WHAT THE EXERCISE ASKS:
From the very first line of the data to the line containing "Phys. Rev. D 99, 072009 (2019)", retype everything exactly, leaving the pictures behind.
══ DATA
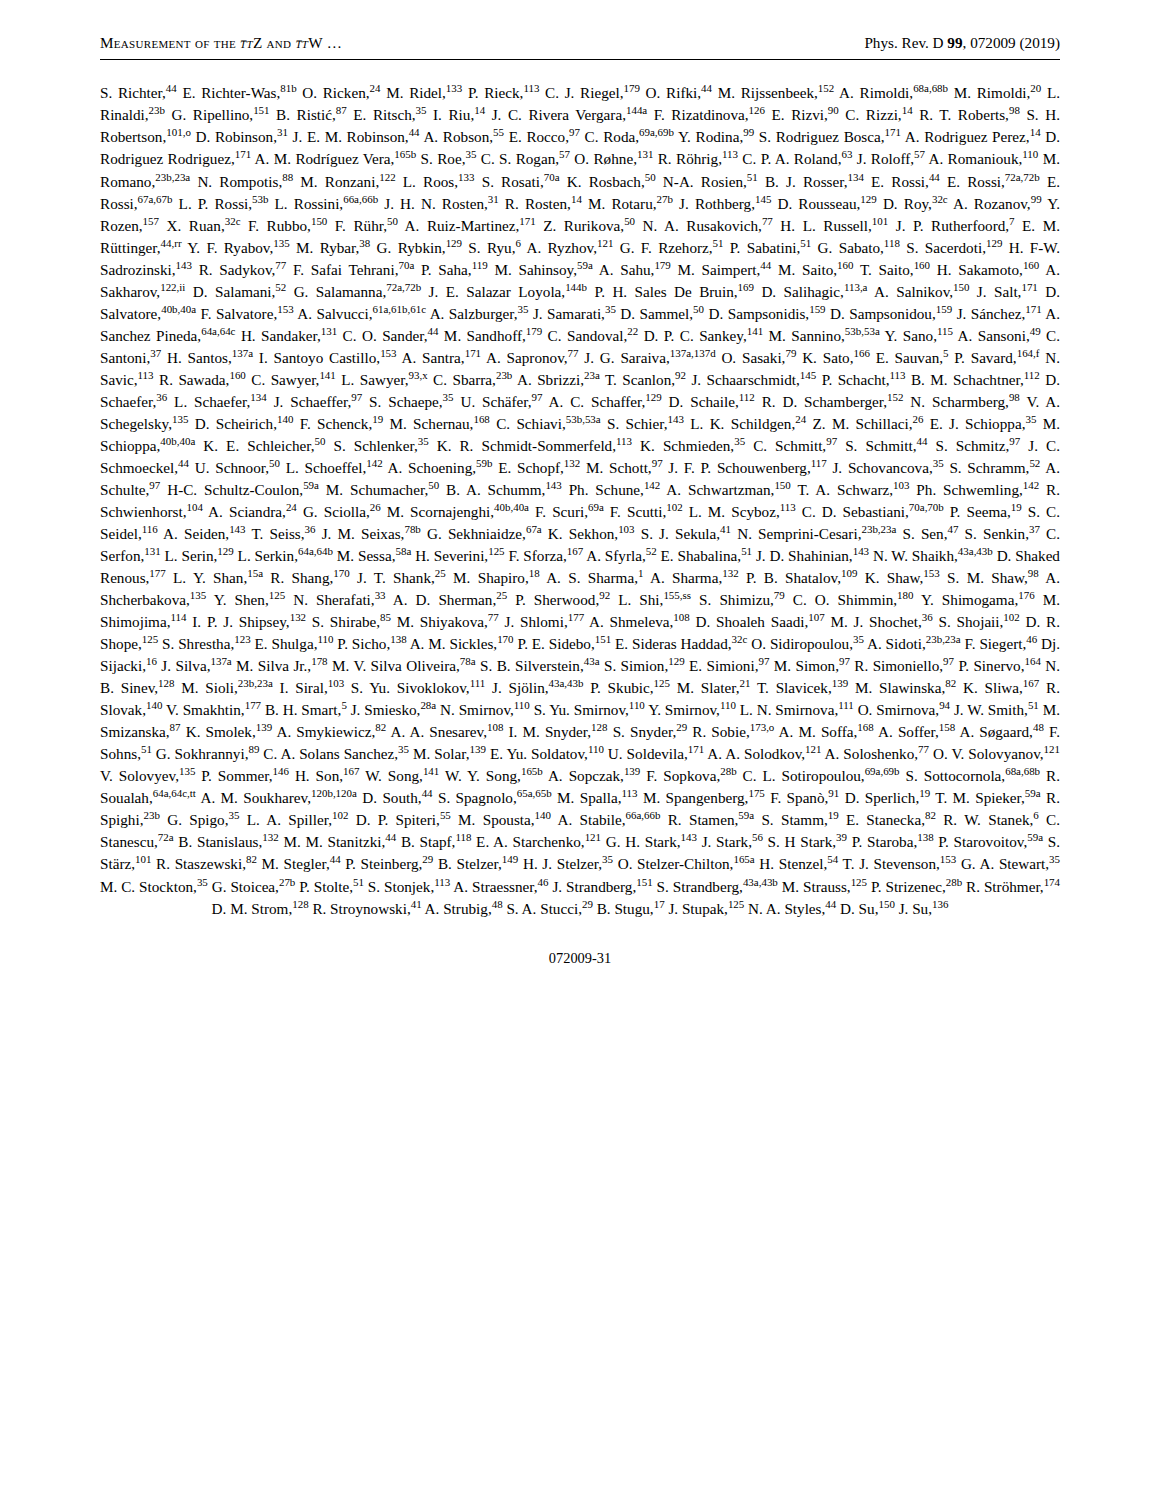Measurement of the t̅t Z and t̅t W …
Phys. Rev. D 99, 072009 (2019)
S. Richter,44 E. Richter-Was,81b O. Ricken,24 M. Ridel,133 P. Rieck,113 C. J. Riegel,179 O. Rifki,44 M. Rijssenbeek,152 A. Rimoldi,68a,68b M. Rimoldi,20 L. Rinaldi,23b G. Ripellino,151 B. Ristić,87 E. Ritsch,35 I. Riu,14 J. C. Rivera Vergara,144a F. Rizatdinova,126 E. Rizvi,90 C. Rizzi,14 R. T. Roberts,98 S. H. Robertson,101,o D. Robinson,31 J. E. M. Robinson,44 A. Robson,55 E. Rocco,97 C. Roda,69a,69b Y. Rodina,99 S. Rodriguez Bosca,171 A. Rodriguez Perez,14 D. Rodriguez Rodriguez,171 A. M. Rodríguez Vera,165b S. Roe,35 C. S. Rogan,57 O. Røhne,131 R. Röhrig,113 C. P. A. Roland,63 J. Roloff,57 A. Romaniouk,110 M. Romano,23b,23a N. Rompotis,88 M. Ronzani,122 L. Roos,133 S. Rosati,70a K. Rosbach,50 N-A. Rosien,51 B. J. Rosser,134 E. Rossi,44 E. Rossi,72a,72b E. Rossi,67a,67b L. P. Rossi,53b L. Rossini,66a,66b J. H. N. Rosten,31 R. Rosten,14 M. Rotaru,27b J. Rothberg,145 D. Rousseau,129 D. Roy,32c A. Rozanov,99 Y. Rozen,157 X. Ruan,32c F. Rubbo,150 F. Rühr,50 A. Ruiz-Martinez,171 Z. Rurikova,50 N. A. Rusakovich,77 H. L. Russell,101 J. P. Rutherfoord,7 E. M. Rüttinger,44,rr Y. F. Ryabov,135 M. Rybar,38 G. Rybkin,129 S. Ryu,6 A. Ryzhov,121 G. F. Rzehorz,51 P. Sabatini,51 G. Sabato,118 S. Sacerdoti,129 H. F-W. Sadrozinski,143 R. Sadykov,77 F. Safai Tehrani,70a P. Saha,119 M. Sahinsoy,59a A. Sahu,179 M. Saimpert,44 M. Saito,160 T. Saito,160 H. Sakamoto,160 A. Sakharov,122,ii D. Salamani,52 G. Salamanna,72a,72b J. E. Salazar Loyola,144b P. H. Sales De Bruin,169 D. Salihagic,113,a A. Salnikov,150 J. Salt,171 D. Salvatore,40b,40a F. Salvatore,153 A. Salvucci,61a,61b,61c A. Salzburger,35 J. Samarati,35 D. Sammel,50 D. Sampsonidis,159 D. Sampsonidou,159 J. Sánchez,171 A. Sanchez Pineda,64a,64c H. Sandaker,131 C. O. Sander,44 M. Sandhoff,179 C. Sandoval,22 D. P. C. Sankey,141 M. Sannino,53b,53a Y. Sano,115 A. Sansoni,49 C. Santoni,37 H. Santos,137a I. Santoyo Castillo,153 A. Santra,171 A. Sapronov,77 J. G. Saraiva,137a,137d O. Sasaki,79 K. Sato,166 E. Sauvan,5 P. Savard,164,f N. Savic,113 R. Sawada,160 C. Sawyer,141 L. Sawyer,93,x C. Sbarra,23b A. Sbrizzi,23a T. Scanlon,92 J. Schaarschmidt,145 P. Schacht,113 B. M. Schachtner,112 D. Schaefer,36 L. Schaefer,134 J. Schaeffer,97 S. Schaepe,35 U. Schäfer,97 A. C. Schaffer,129 D. Schaile,112 R. D. Schamberger,152 N. Scharmberg,98 V. A. Schegelsky,135 D. Scheirich,140 F. Schenck,19 M. Schernau,168 C. Schiavi,53b,53a S. Schier,143 L. K. Schildgen,24 Z. M. Schillaci,26 E. J. Schioppa,35 M. Schioppa,40b,40a K. E. Schleicher,50 S. Schlenker,35 K. R. Schmidt-Sommerfeld,113 K. Schmieden,35 C. Schmitt,97 S. Schmitt,44 S. Schmitz,97 J. C. Schmoeckel,44 U. Schnoor,50 L. Schoeffel,142 A. Schoening,59b E. Schopf,132 M. Schott,97 J. F. P. Schouwenberg,117 J. Schovancova,35 S. Schramm,52 A. Schulte,97 H-C. Schultz-Coulon,59a M. Schumacher,50 B. A. Schumm,143 Ph. Schune,142 A. Schwartzman,150 T. A. Schwarz,103 Ph. Schwemling,142 R. Schwienhorst,104 A. Sciandra,24 G. Sciolla,26 M. Scornajenghi,40b,40a F. Scuri,69a F. Scutti,102 L. M. Scyboz,113 C. D. Sebastiani,70a,70b P. Seema,19 S. C. Seidel,116 A. Seiden,143 T. Seiss,36 J. M. Seixas,78b G. Sekhniaidze,67a K. Sekhon,103 S. J. Sekula,41 N. Semprini-Cesari,23b,23a S. Sen,47 S. Senkin,37 C. Serfon,131 L. Serin,129 L. Serkin,64a,64b M. Sessa,58a H. Severini,125 F. Sforza,167 A. Sfyrla,52 E. Shabalina,51 J. D. Shahinian,143 N. W. Shaikh,43a,43b D. Shaked Renous,177 L. Y. Shan,15a R. Shang,170 J. T. Shank,25 M. Shapiro,18 A. S. Sharma,1 A. Sharma,132 P. B. Shatalov,109 K. Shaw,153 S. M. Shaw,98 A. Shcherbakova,135 Y. Shen,125 N. Sherafati,33 A. D. Sherman,25 P. Sherwood,92 L. Shi,155,ss S. Shimizu,79 C. O. Shimmin,180 Y. Shimogama,176 M. Shimojima,114 I. P. J. Shipsey,132 S. Shirabe,85 M. Shiyakova,77 J. Shlomi,177 A. Shmeleva,108 D. Shoaleh Saadi,107 M. J. Shochet,36 S. Shojaii,102 D. R. Shope,125 S. Shrestha,123 E. Shulga,110 P. Sicho,138 A. M. Sickles,170 P. E. Sidebo,151 E. Sideras Haddad,32c O. Sidiropoulou,35 A. Sidoti,23b,23a F. Siegert,46 Dj. Sijacki,16 J. Silva,137a M. Silva Jr.,178 M. V. Silva Oliveira,78a S. B. Silverstein,43a S. Simion,129 E. Simioni,97 M. Simon,97 R. Simoniello,97 P. Sinervo,164 N. B. Sinev,128 M. Sioli,23b,23a I. Siral,103 S. Yu. Sivoklokov,111 J. Sjölin,43a,43b P. Skubic,125 M. Slater,21 T. Slavicek,139 M. Slawinska,82 K. Sliwa,167 R. Slovak,140 V. Smakhtin,177 B. H. Smart,5 J. Smiesko,28a N. Smirnov,110 S. Yu. Smirnov,110 Y. Smirnov,110 L. N. Smirnova,111 O. Smirnova,94 J. W. Smith,51 M. Smizanska,87 K. Smolek,139 A. Smykiewicz,82 A. A. Snesarev,108 I. M. Snyder,128 S. Snyder,29 R. Sobie,173,o A. M. Soffa,168 A. Soffer,158 A. Søgaard,48 F. Sohns,51 G. Sokhrannyi,89 C. A. Solans Sanchez,35 M. Solar,139 E. Yu. Soldatov,110 U. Soldevila,171 A. A. Solodkov,121 A. Soloshenko,77 O. V. Solovyanov,121 V. Solovyev,135 P. Sommer,146 H. Son,167 W. Song,141 W. Y. Song,165b A. Sopczak,139 F. Sopkova,28b C. L. Sotiropoulou,69a,69b S. Sottocornola,68a,68b R. Soualah,64a,64c,tt A. M. Soukharev,120b,120a D. South,44 S. Spagnolo,65a,65b M. Spalla,113 M. Spangenberg,175 F. Spanò,91 D. Sperlich,19 T. M. Spieker,59a R. Spighi,23b G. Spigo,35 L. A. Spiller,102 D. P. Spiteri,55 M. Spousta,140 A. Stabile,66a,66b R. Stamen,59a S. Stamm,19 E. Stanecka,82 R. W. Stanek,6 C. Stanescu,72a B. Stanislaus,132 M. M. Stanitzki,44 B. Stapf,118 E. A. Starchenko,121 G. H. Stark,143 J. Stark,56 S. H Stark,39 P. Staroba,138 P. Starovoitov,59a S. Stärz,101 R. Staszewski,82 M. Stegler,44 P. Steinberg,29 B. Stelzer,149 H. J. Stelzer,35 O. Stelzer-Chilton,165a H. Stenzel,54 T. J. Stevenson,153 G. A. Stewart,35 M. C. Stockton,35 G. Stoicea,27b P. Stolte,51 S. Stonjek,113 A. Straessner,46 J. Strandberg,151 S. Strandberg,43a,43b M. Strauss,125 P. Strizenec,28b R. Ströhmer,174 D. M. Strom,128 R. Stroynowski,41 A. Strubig,48 S. A. Stucci,29 B. Stugu,17 J. Stupak,125 N. A. Styles,44 D. Su,150 J. Su,136
072009-31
════
ANSWER FOR THIS EXERCISE:
Measurement of the t̅t Z and t̅t W …
Phys. Rev. D 99, 072009 (2019)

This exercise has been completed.